In April of 1963, King wrote a letter to eight clergymen in Birmingham, Alabama, which has come to be known as his “Letter from Birmingham Jail,” and on August 28 of the same year in Washington, D.C., at the urging of gospel singer Mahalia Jackson who encouraged him to “Tell them about the Dream, Martin!”, King delivered the concluding recitation in what has come to be known as his “I Have a Dream” speech.
The fierce urgency of now
In both the Birmingham letter and Washington, D.C., speech, King demonstratively spoke of the “fierce urgency of now” and the need for immediate action in addressing racial, social, and political upheaval in the quest for freedom and justice for all people. He said, “We are now faced with the fact that tomorrow is today. We are confronted with the fierce urgency of now.” In this unfolding conundrum of life and history, there “is” such a thing as being too late. This is no time for apathy or complacency. This is a time for vigorous and positive action.

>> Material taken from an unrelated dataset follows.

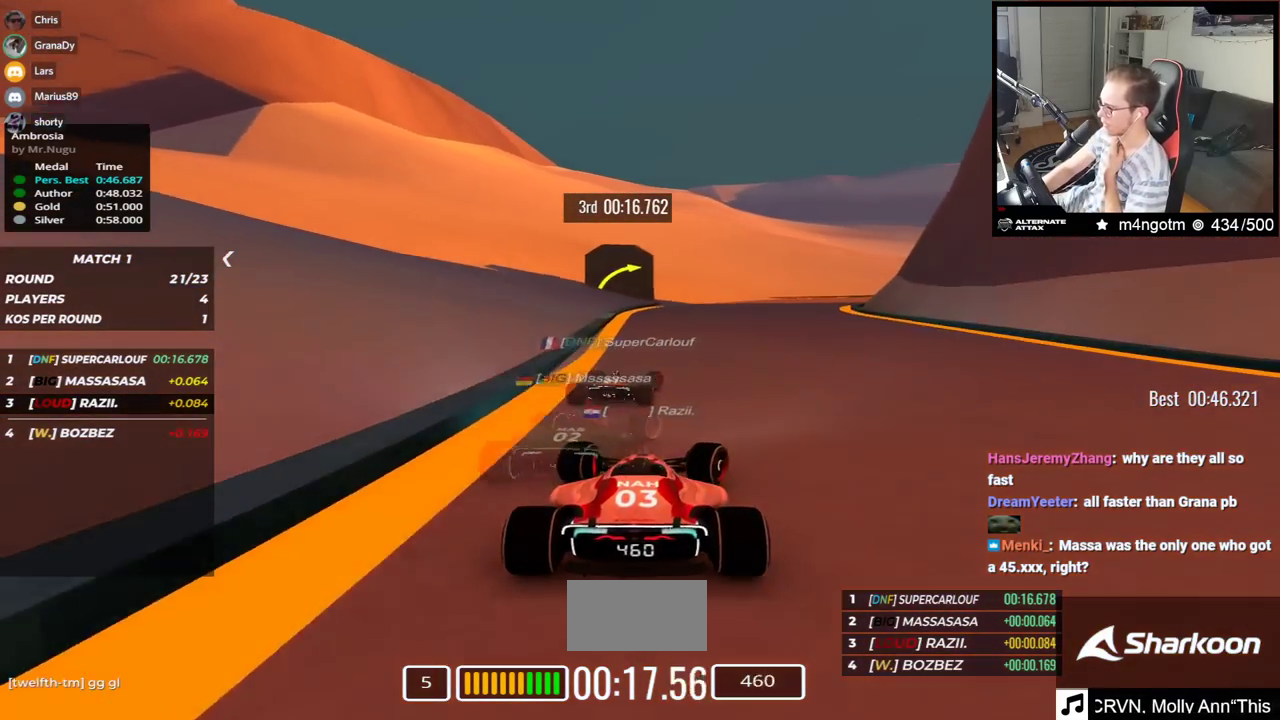
{"keys": ["right", "up"], "events": [[17, "up", "up"], [133, "up", "down"], [200, "up", "up"], [467, "up", "down"]]}
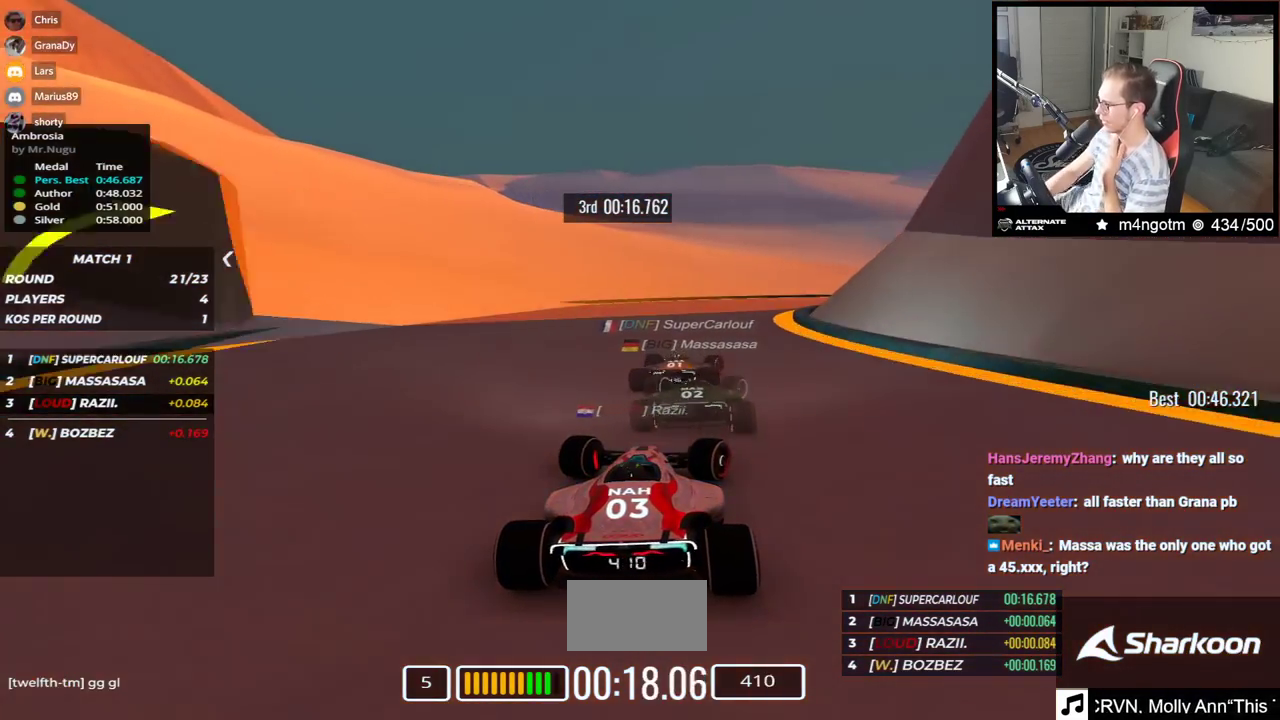
{"keys": ["right", "up"], "events": []}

What might King say to us today?
And so, today, we might wonder what King would say if he were alive to write a letter to America. Here might be some of what he would share with America in 2023:
My Dear American Sisters and Brothers,
I greet you in the all-abounding love of God in Christ, our Savior. I pray that all of you now find yourselves reasonably well and are continuing to strive toward living in peace with justice and striving to become the Beloved Community. In reflecting on the nearly 55 years since my last public address at Mason Temple Church of God in Christ in Memphis, Tennessee, on the night of April 3, 1968, and my assassination on a balcony at the Lorraine Motel at 6:01 p.m. the following evening in that same city, much has occurred in America.
Much of the progress that was eventuated up to my death, as seen in the passing of national Civil Rights legislation in 1964 and Voting Rights legislation in 1965, seemed to come to full fruition with the election of Barack H. Obama in 2008 as the 44th President of the United States, the first African American to hold the nation’s highest office. And yet, in the past several years there has been a heightened emergence (or re-emergence) of evils such as racism, classism, sexism, xenophobia, homophobia, misogyny, white supremacy and forms of nationalism that now serve to perpetuate and exacerbate division in much of American society and even in large segments of the churches.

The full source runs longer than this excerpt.